Metformin remains first-line in Type 2 diabetes for most patients. It works primarily by reducing hepatic glucose production (gluconeogenesis) and improving insulin sensitivity. It is weight-neutral to modestly weight-reducing, low cost, and has decades of safety data. The main limitation is GI intolerance (nausea, diarrhea) — taking it with food and using extended-release formulations reduces this significantly. It should be dose-adjusted or held in acute kidney injury or before contrast procedures.
GLP-1 receptor agonists (semaglutide/Ozempic/Wegovy, liraglutide/Victoza, tirzepatide/Mounjaro) have transformed diabetes and obesity care. They mimic incretin hormones, stimulating insulin secretion in a glucose-dependent manner, slowing gastric emptying, and reducing appetite centrally. The result: significant A1C reduction, substantial weight loss (10–20%+ with tirzepatide), and proven cardiovascular risk reduction in patients with established CVD. GI side effects (nausea, vomiting) are common early and dose-dependent.
SGLT2 inhibitors (empagliflozin/Jardiance, dapagliflozin/Farxiga, canagliflozin/Invokana) work by blocking glucose reabsorption in the kidney, causing glucose excretion in urine. Beyond glucose lowering, they have demonstrated profound heart failure and chronic kidney disease benefits independent of diabetes status. They are now first-line agents for patients with heart failure or diabetic nephropathy. Side effects include genital mycotic infections and, rarely, diabetic ketoacidosis (including at near-normal glucose levels).
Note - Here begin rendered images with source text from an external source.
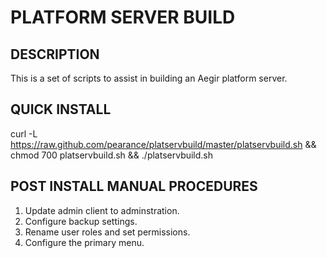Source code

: # PLATFORM SERVER BUILD

## DESCRIPTION

This is a set of scripts to assist in building an Aegir platform server.

## QUICK INSTALL

curl -L https://raw.github.com/pearance/platservbuild/master/platservbuild.sh && chmod 700 platservbuild.sh && ./platservbuild.sh

## POST INSTALL MANUAL PROCEDURES

1. Update admin client to adminstration.
2. Configure backup settings.
3. Rename user roles and set permissions.
4. Configure the primary menu.

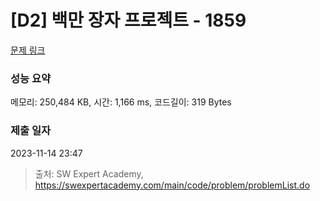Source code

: # [D2] 백만 장자 프로젝트 - 1859 

[문제 링크](https://swexpertacademy.com/main/code/problem/problemDetail.do?contestProbId=AV5LrsUaDxcDFAXc) 

### 성능 요약

메모리: 250,484 KB, 시간: 1,166 ms, 코드길이: 319 Bytes

### 제출 일자

2023-11-14 23:47



> 출처: SW Expert Academy, https://swexpertacademy.com/main/code/problem/problemList.do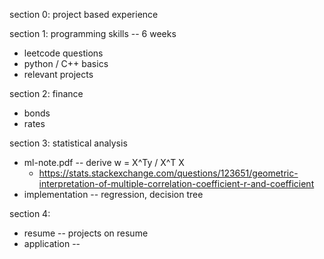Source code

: section 0: project based experience 


section 1: programming skills -- 6 weeks 
 - leetcode questions
 - python / C++ basics
 - relevant projects

section 2: finance
 - bonds
 - rates

section 3: statistical analysis
 - ml-note.pdf -- derive w = X^Ty / X^T X 
    * https://stats.stackexchange.com/questions/123651/geometric-interpretation-of-multiple-correlation-coefficient-r-and-coefficient
 - implementation -- regression, decision tree

section 4: 
 - resume -- projects on resume
 - application -- 

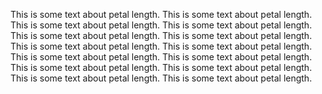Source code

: This is some text about petal length. This is some text about petal length. This is some text about petal length. This is some text about petal length. This is some text about petal length. This is some text about petal length. This is some text about petal length. This is some text about petal length. This is some text about petal length. This is some text about petal length. This is some text about petal length. This is some text about petal length. This is some text about petal length. This is some text about petal length. 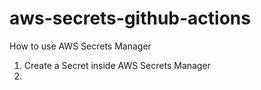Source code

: # aws-secrets-github-actions

How to use AWS Secrets Manager

1. Create a Secret inside AWS Secrets Manager
2. 
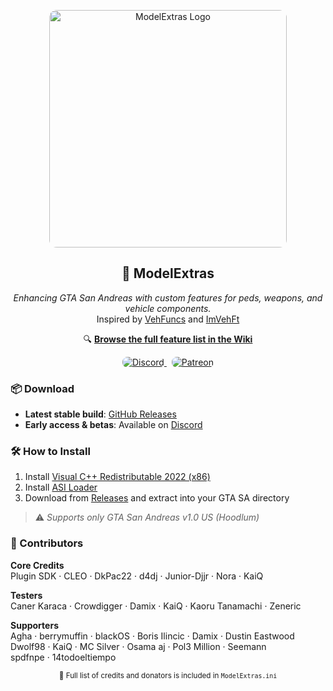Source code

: <p align="center">
  <img src="https://github.com/user-grinch/ModelExtras/blob/main/resource/ModelExtras.png" width="380" style="border-radius: 12px;" alt="ModelExtras Logo">
</p>

<h2 align="center">🚗 ModelExtras</h2>

<p align="center">
  <em>Enhancing GTA San Andreas with custom features for peds, weapons, and vehicle components.</em><br>
  Inspired by <a href="https://gtaforums.com/topic/904475-vehfuncs/">VehFuncs</a> and <a href="https://gtaforums.com/topic/528175-improved-vehicle-features/">ImVehFt</a>
</p>

<p align="center">
  🔍 <a href="https://github.com/user-grinch/ModelExtras/wiki"><strong>Browse the full feature list in the Wiki</strong></a>
</p>

<p align="center">
  <a href="https://discord.gg/AduJVdyqCD">
    <img src="https://img.shields.io/badge/Join%20Discord-5865F2?style=for-the-badge&logo=discord&logoColor=white" alt="Discord" style="border-radius: 8px;">
  </a>
  &nbsp;
  <a href="https://www.patreon.com/grinch_">
    <img src="https://img.shields.io/badge/Support%20on%20Patreon-FF424D?style=for-the-badge&logo=patreon&logoColor=white" alt="Patreon" style="border-radius: 8px;">
  </a>
</p>

### 📦 Download

- **Latest stable build**: [GitHub Releases](https://github.com/user-grinch/ModelExtras/releases)  
- **Early access & betas**: Available on [Discord](https://discord.gg/AduJVdyqCD)

### 🛠 How to Install

1. Install [Visual C++ Redistributable 2022 (x86)](https://aka.ms/vs/17/release/vc_redist.x86.exe)  
2. Install [ASI Loader](https://www.gtagarage.com/mods/show.php?id=21709)  
3. Download from [Releases](https://github.com/user-grinch/ModelExtras/releases) and extract into your GTA SA directory

> ⚠️ *Supports only GTA San Andreas v1.0 US (Hoodlum)*

### 👥 Contributors

**Core Credits**  
Plugin SDK · CLEO · DkPac22 · d4dj · Junior-Djjr · Nora · KaiQ

**Testers**  
Caner Karaca · Crowdigger · Damix · KaiQ · Kaoru Tanamachi · Zeneric

**Supporters**  
Agha · berrymuffin · blackOS · Boris Ilincic · Damix · Dustin Eastwood  
Dwolf98 · KaiQ · MC Silver · Osama aj · Pol3 Million · Seemann  
spdfnpe · 14todoeltiempo

<p align="center"><sub>📜 Full list of credits and donators is included in <code>ModelExtras.ini</code></sub></p>
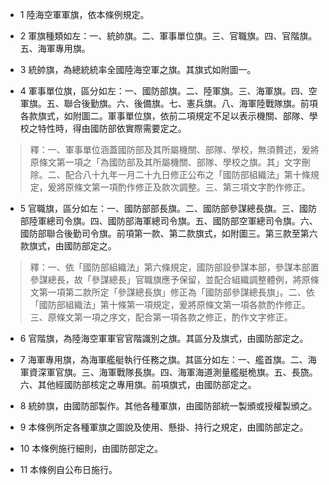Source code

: * 1 陸海空軍軍旗，依本條例規定。

* 2 軍旗種類如左：一、統帥旗。二、軍事單位旗。三、官職旗。四、官階旗。五、海軍專用旗。

* 3 統帥旗，為總統統率全國陸海空軍之旗。其旗式如附圖一。

* 4 軍事單位旗，區分如左：一、國防部旗。二、陸軍旗。三、海軍旗。四、空軍旗。五、聯合後勤旗。六、後備旗。七、憲兵旗。八、海軍陸戰隊旗。前項各款旗式，如附圖二。軍事單位旗，依前二項規定不足以表示機關、部隊、學校之特性時，得由國防部依實際需要定之。

> 釋：一、軍事單位涵蓋國防部及其所屬機關、部隊、學校，無須贅述，爰將原條文第一項之「為國防部及其所屬機關、部隊、學校之旗。其」文字刪除。二、配合八十九年一月二十九日修正公布之「國防部組織法」第十條規定，爰將原條文第一項酌作修正及款次調整。三、第三項文字酌作修正。

* 5 官職旗，區分如左：一、國防部部長旗。二、國防部參謀總長旗。三、國防部陸軍總司令旗。四、國防部海軍總司令旗。五、國防部空軍總司令旗。六、國防部聯合後勤司令旗。前項第一款、第二款旗式，如附圖三。第三款至第六款旗式，由國防部定之。

> 釋：一、依「國防部組織法」第六條規定，國防部設參謀本部，參謀本部置參謀總長，故「參謀總長」官職旗應予保留，並配合組織調整體例，將原條文第一項第二款所定「參謀總長旗」修正為「國防部參謀總長旗」。二、依「國防部組織法」第十條第一項規定，爰將原條文第一項各款酌作修正。三、原條文第一項之序文，配合第一項各款之修正，酌作文字修正。

* 6 官階旗，為陸海空軍軍官官階識別之旗。其區分及旗式，由國防部定之。

* 7 海軍專用旗，為海軍艦艇執行任務之旗。其區分如左：一、艦首旗。二、海軍資深軍官旗。三、海軍戰隊長旗。四、海軍海道測量艦艇桅旗。五、長旒。六、其他經國防部核定之專用旗。前項旗式，由國防部定之。

* 8 統帥旗，由國防部製作。其他各種軍旗，由國防部統一製頒或授權製頒之。

* 9 本條例所定各種軍旗之圖說及使用、懸掛、持行之規定，由國防部定之。

* 10 本條例施行細則，由國防部定之。

* 11 本條例自公布日施行。

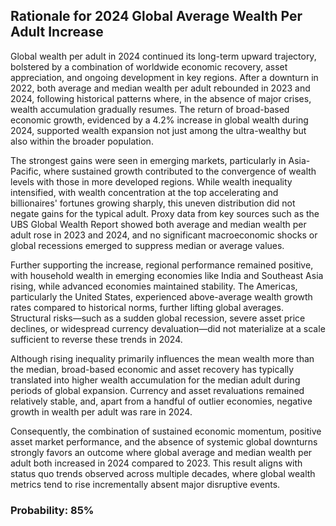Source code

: ## Rationale for 2024 Global Average Wealth Per Adult Increase

Global wealth per adult in 2024 continued its long-term upward trajectory, bolstered by a combination of worldwide economic recovery, asset appreciation, and ongoing development in key regions. After a downturn in 2022, both average and median wealth per adult rebounded in 2023 and 2024, following historical patterns where, in the absence of major crises, wealth accumulation gradually resumes. The return of broad-based economic growth, evidenced by a 4.2% increase in global wealth during 2024, supported wealth expansion not just among the ultra-wealthy but also within the broader population.

The strongest gains were seen in emerging markets, particularly in Asia-Pacific, where sustained growth contributed to the convergence of wealth levels with those in more developed regions. While wealth inequality intensified, with wealth concentration at the top accelerating and billionaires' fortunes growing sharply, this uneven distribution did not negate gains for the typical adult. Proxy data from key sources such as the UBS Global Wealth Report showed both average and median wealth per adult rose in 2023 and 2024, and no significant macroeconomic shocks or global recessions emerged to suppress median or average values.

Further supporting the increase, regional performance remained positive, with household wealth in emerging economies like India and Southeast Asia rising, while advanced economies maintained stability. The Americas, particularly the United States, experienced above-average wealth growth rates compared to historical norms, further lifting global averages. Structural risks—such as a sudden global recession, severe asset price declines, or widespread currency devaluation—did not materialize at a scale sufficient to reverse these trends in 2024.

Although rising inequality primarily influences the mean wealth more than the median, broad-based economic and asset recovery has typically translated into higher wealth accumulation for the median adult during periods of global expansion. Currency and asset revaluations remained relatively stable, and, apart from a handful of outlier economies, negative growth in wealth per adult was rare in 2024.

Consequently, the combination of sustained economic momentum, positive asset market performance, and the absence of systemic global downturns strongly favors an outcome where global average and median wealth per adult both increased in 2024 compared to 2023. This result aligns with status quo trends observed across multiple decades, where global wealth metrics tend to rise incrementally absent major disruptive events.

### Probability: 85%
Insulin remains essential for Type 1 diabetes and for many patients with advanced Type 2 diabetes who have exhausted endogenous insulin production. Modern basal insulins (glargine, degludec) have flat, predictable pharmacokinetic profiles with low hypoglycemia risk. Insulin initiation is often delayed in Type 2 diabetes due to patient reluctance — a consequence of how insulin has been framed culturally as a 'last resort' rather than a physiologically appropriate medication.